*Work instruction*: Return every line from the records below that has the word "these".

Collected data:
--- --- ---
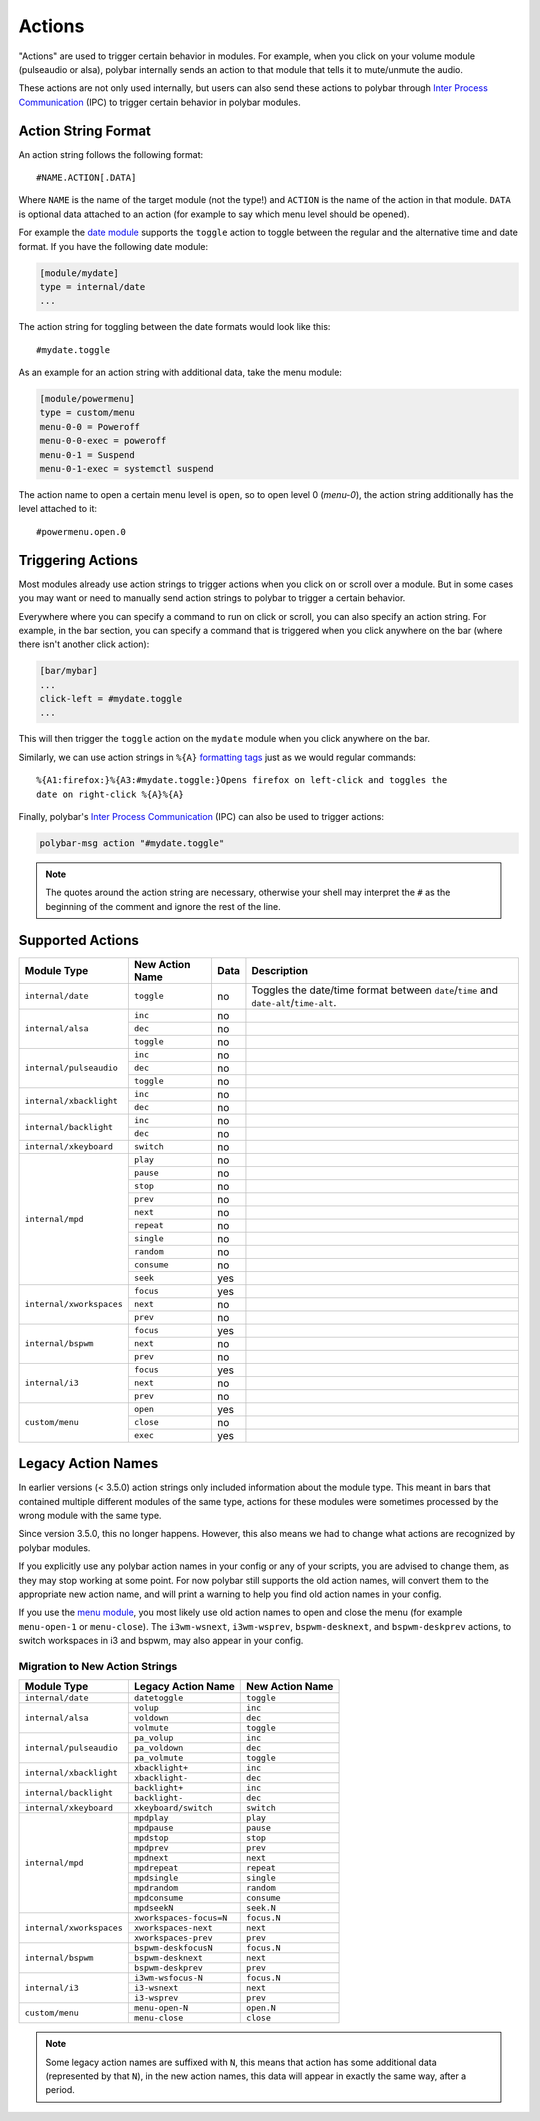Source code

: Actions
=======

.. versionadded:: 3.5.0

"Actions" are used to trigger certain behavior in modules.
For example, when you click on your volume module (pulseaudio or alsa), polybar
internally sends an action to that module that tells it to mute/unmute the
audio.

These actions are not only used internally, but users can also send these
actions to polybar through `Inter Process Communication
<https://github.com/polybar/polybar/wiki/Inter-process-messaging>`_ (IPC) to
trigger certain behavior in polybar modules.

Action String Format
--------------------

An action string follows the following format:

::

  #NAME.ACTION[.DATA]

Where ``NAME`` is the name of the target module (not the type!) and ``ACTION``
is the name of the action in that module. ``DATA`` is optional data attached to
an action (for example to say which menu level should be opened).

For example the
`date module <https://github.com/polybar/polybar/wiki/Module:-date>`_ supports
the ``toggle`` action to toggle between the regular and the alternative time and
date format.
If you have the following date module:

.. code-block:: ini

  [module/mydate]
  type = internal/date
  ...

The action string for toggling between the date formats would look like this:

::

  #mydate.toggle

As an example for an action string with additional data, take the menu module:

.. code-block:: ini

  [module/powermenu]
  type = custom/menu
  menu-0-0 = Poweroff
  menu-0-0-exec = poweroff
  menu-0-1 = Suspend
  menu-0-1-exec = systemctl suspend

The action name to open a certain menu level is ``open``, so to open level 0
(`menu-0`), the action string additionally has the level attached to it:

::

  #powermenu.open.0

Triggering Actions
------------------

Most modules already use action strings to trigger actions when you click on or
scroll over a module.
But in some cases you may want or need to manually send action strings to
polybar to trigger a certain behavior.

Everywhere where you can specify a command to run on click or scroll, you can
also specify an action string.
For example, in the bar section, you can specify a command that is triggered
when you click anywhere on the bar (where there isn't another click action):

.. code-block:: ini

  [bar/mybar]
  ...
  click-left = #mydate.toggle
  ...

This will then trigger the ``toggle`` action on the ``mydate`` module when you
click anywhere on the bar.

Similarly, we can use action strings in ``%{A}``
`formatting tags <https://github.com/polybar/polybar/wiki/Formatting#action-a>`_
just as we would regular commands:

::

  %{A1:firefox:}%{A3:#mydate.toggle:}Opens firefox on left-click and toggles the
  date on right-click %{A}%{A}

Finally, polybar's `Inter Process Communication
<https://github.com/polybar/polybar/wiki/Inter-process-messaging>`_ (IPC) can
also be used to trigger actions:

.. code-block:: bash

  polybar-msg action "#mydate.toggle"

.. note::

  The quotes around the action string are necessary, otherwise your shell may
  interpret the ``#`` as the beginning of the comment and ignore the rest of the
  line.

Supported Actions
-----------------

.. TODO Finish table. Maybe one section per module type (table not really convenient)

+-------------------------+---------------+----+---------------------+
|Module Type              |New Action Name|Data|Description          |
+=========================+===============+====+=====================+
|``internal/date``        |``toggle``     |no  ||date_toggle_desc|   |
+-------------------------+---------------+----+---------------------+
|``internal/alsa``        |``inc``        |no  |                     |
|                         +---------------+----+---------------------+
|                         |``dec``        |no  |                     |
|                         +---------------+----+---------------------+
|                         |``toggle``     |no  |                     |
+-------------------------+---------------+----+---------------------+
|``internal/pulseaudio``  |``inc``        |no  |                     |
|                         +---------------+----+---------------------+
|                         |``dec``        |no  |                     |
|                         +---------------+----+---------------------+
|                         |``toggle``     |no  |                     |
+-------------------------+---------------+----+---------------------+
|``internal/xbacklight``  |``inc``        |no  |                     |
|                         +---------------+----+---------------------+
|                         |``dec``        |no  |                     |
+-------------------------+---------------+----+---------------------+
|``internal/backlight``   |``inc``        |no  |                     |
|                         +---------------+----+---------------------+
|                         |``dec``        |no  |                     |
+-------------------------+---------------+----+---------------------+
|``internal/xkeyboard``   |``switch``     |no  |                     |
+-------------------------+---------------+----+---------------------+
|``internal/mpd``         |``play``       |no  |                     |
|                         +---------------+----+---------------------+
|                         |``pause``      |no  |                     |
|                         +---------------+----+---------------------+
|                         |``stop``       |no  |                     |
|                         +---------------+----+---------------------+
|                         |``prev``       |no  |                     |
|                         +---------------+----+---------------------+
|                         |``next``       |no  |                     |
|                         +---------------+----+---------------------+
|                         |``repeat``     |no  |                     |
|                         +---------------+----+---------------------+
|                         |``single``     |no  |                     |
|                         +---------------+----+---------------------+
|                         |``random``     |no  |                     |
|                         +---------------+----+---------------------+
|                         |``consume``    |no  |                     |
|                         +---------------+----+---------------------+
|                         |``seek``       |yes |                     |
+-------------------------+---------------+----+---------------------+
|``internal/xworkspaces`` |``focus``      |yes |                     |
|                         +---------------+----+---------------------+
|                         |``next``       |no  |                     |
|                         +---------------+----+---------------------+
|                         |``prev``       |no  |                     |
+-------------------------+---------------+----+---------------------+
|``internal/bspwm``       |``focus``      |yes |                     |
|                         +---------------+----+---------------------+
|                         |``next``       |no  |                     |
|                         +---------------+----+---------------------+
|                         |``prev``       |no  |                     |
+-------------------------+---------------+----+---------------------+
|``internal/i3``          |``focus``      |yes |                     |
|                         +---------------+----+---------------------+
|                         |``next``       |no  |                     |
|                         +---------------+----+---------------------+
|                         |``prev``       |no  |                     |
+-------------------------+---------------+----+---------------------+
|``custom/menu``          |``open``       |yes |                     |
|                         +---------------+----+---------------------+
|                         |``close``      |no  |                     |
|                         +---------------+----+---------------------+
|                         |``exec``       |yes |                     |
+-------------------------+---------------+----+---------------------+

.. |date_toggle_desc| replace:: Toggles the date/time format between ``date``/``time`` and ``date-alt``/``time-alt``.

Legacy Action Names
-------------------

In earlier versions (< 3.5.0) action strings only included information about the
module type.
This meant in bars that contained multiple different modules of the same type,
actions for these modules were sometimes processed by the wrong module with the
same type.

Since version 3.5.0, this no longer happens. However, this also means we had to
change what actions are recognized by polybar modules.

If you explicitly use any polybar action names in your config or any of your
scripts, you are advised to change them, as they may stop working at some point.
For now polybar still supports the old action names, will convert them to the
appropriate new action name, and will print a warning to help you find old
action names in your config.

If you use the `menu module
<https://github.com/polybar/polybar/wiki/Module:-menu>`_, you most likely use
old action names to open and close the menu (for example ``menu-open-1`` or
``menu-close``).
The ``i3wm-wsnext``, ``i3wm-wsprev``, ``bspwm-desknext``, and ``bspwm-deskprev``
actions, to switch workspaces in i3 and bspwm, may also appear in your config.

Migration to New Action Strings
^^^^^^^^^^^^^^^^^^^^^^^^^^^^^^^

+-------------------------+-----------------------+---------------+
|Module Type              |Legacy Action Name     |New Action Name|
+=========================+=======================+===============+
|``internal/date``        |``datetoggle``         |``toggle``     |
+-------------------------+-----------------------+---------------+
|``internal/alsa``        |``volup``              |``inc``        |
|                         +-----------------------+---------------+
|                         |``voldown``            |``dec``        |
|                         +-----------------------+---------------+
|                         |``volmute``            |``toggle``     |
+-------------------------+-----------------------+---------------+
|``internal/pulseaudio``  |``pa_volup``           |``inc``        |
|                         +-----------------------+---------------+
|                         |``pa_voldown``         |``dec``        |
|                         +-----------------------+---------------+
|                         |``pa_volmute``         |``toggle``     |
+-------------------------+-----------------------+---------------+
|``internal/xbacklight``  |``xbacklight+``        |``inc``        |
|                         +-----------------------+---------------+
|                         |``xbacklight-``        |``dec``        |
+-------------------------+-----------------------+---------------+
|``internal/backlight``   |``backlight+``         |``inc``        |
|                         +-----------------------+---------------+
|                         |``backlight-``         |``dec``        |
+-------------------------+-----------------------+---------------+
|``internal/xkeyboard``   |``xkeyboard/switch``   |``switch``     |
+-------------------------+-----------------------+---------------+
|``internal/mpd``         |``mpdplay``            |``play``       |
|                         +-----------------------+---------------+
|                         |``mpdpause``           |``pause``      |
|                         +-----------------------+---------------+
|                         |``mpdstop``            |``stop``       |
|                         +-----------------------+---------------+
|                         |``mpdprev``            |``prev``       |
|                         +-----------------------+---------------+
|                         |``mpdnext``            |``next``       |
|                         +-----------------------+---------------+
|                         |``mpdrepeat``          |``repeat``     |
|                         +-----------------------+---------------+
|                         |``mpdsingle``          |``single``     |
|                         +-----------------------+---------------+
|                         |``mpdrandom``          |``random``     |
|                         +-----------------------+---------------+
|                         |``mpdconsume``         |``consume``    |
|                         +-----------------------+---------------+
|                         |``mpdseekN``           |``seek.N``     |
+-------------------------+-----------------------+---------------+
|``internal/xworkspaces`` |``xworkspaces-focus=N``|``focus.N``    |
|                         +-----------------------+---------------+
|                         |``xworkspaces-next``   |``next``       |
|                         +-----------------------+---------------+
|                         |``xworkspaces-prev``   |``prev``       |
+-------------------------+-----------------------+---------------+
|``internal/bspwm``       |``bspwm-deskfocusN``   |``focus.N``    |
|                         +-----------------------+---------------+
|                         |``bspwm-desknext``     |``next``       |
|                         +-----------------------+---------------+
|                         |``bspwm-deskprev``     |``prev``       |
+-------------------------+-----------------------+---------------+
|``internal/i3``          |``i3wm-wsfocus-N``     |``focus.N``    |
|                         +-----------------------+---------------+
|                         |``i3-wsnext``          |``next``       |
|                         +-----------------------+---------------+
|                         |``i3-wsprev``          |``prev``       |
+-------------------------+-----------------------+---------------+
|``custom/menu``          |``menu-open-N``        |``open.N``     |
|                         +-----------------------+---------------+
|                         |``menu-close``         |``close``      |
+-------------------------+-----------------------+---------------+

.. note::

   Some legacy action names are suffixed with ``N``, this means that action has
   some additional data (represented by that ``N``), in the new action names,
   this data will appear in exactly the same way, after a period.

.. TODO show how to migrate

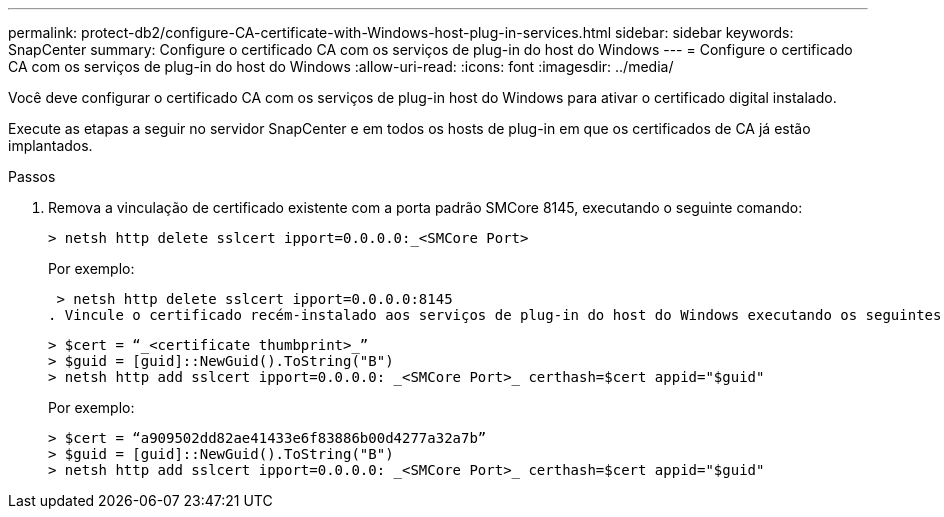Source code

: ---
permalink: protect-db2/configure-CA-certificate-with-Windows-host-plug-in-services.html 
sidebar: sidebar 
keywords: SnapCenter 
summary: Configure o certificado CA com os serviços de plug-in do host do Windows 
---
= Configure o certificado CA com os serviços de plug-in do host do Windows
:allow-uri-read: 
:icons: font
:imagesdir: ../media/


[role="lead"]
Você deve configurar o certificado CA com os serviços de plug-in host do Windows para ativar o certificado digital instalado.

Execute as etapas a seguir no servidor SnapCenter e em todos os hosts de plug-in em que os certificados de CA já estão implantados.

.Passos
. Remova a vinculação de certificado existente com a porta padrão SMCore 8145, executando o seguinte comando:
+
`> netsh http delete sslcert ipport=0.0.0.0:_<SMCore Port>`

+
Por exemplo:

+
 > netsh http delete sslcert ipport=0.0.0.0:8145
. Vincule o certificado recém-instalado aos serviços de plug-in do host do Windows executando os seguintes comandos:
+
....
> $cert = “_<certificate thumbprint>_”
> $guid = [guid]::NewGuid().ToString("B")
> netsh http add sslcert ipport=0.0.0.0: _<SMCore Port>_ certhash=$cert appid="$guid"
....
+
Por exemplo:

+
....
> $cert = “a909502dd82ae41433e6f83886b00d4277a32a7b”
> $guid = [guid]::NewGuid().ToString("B")
> netsh http add sslcert ipport=0.0.0.0: _<SMCore Port>_ certhash=$cert appid="$guid"
....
--- --- ---
*Output for this exercise*:
These actions are not only used internally, but users can also send these
actions for these modules were sometimes processed by the wrong module with the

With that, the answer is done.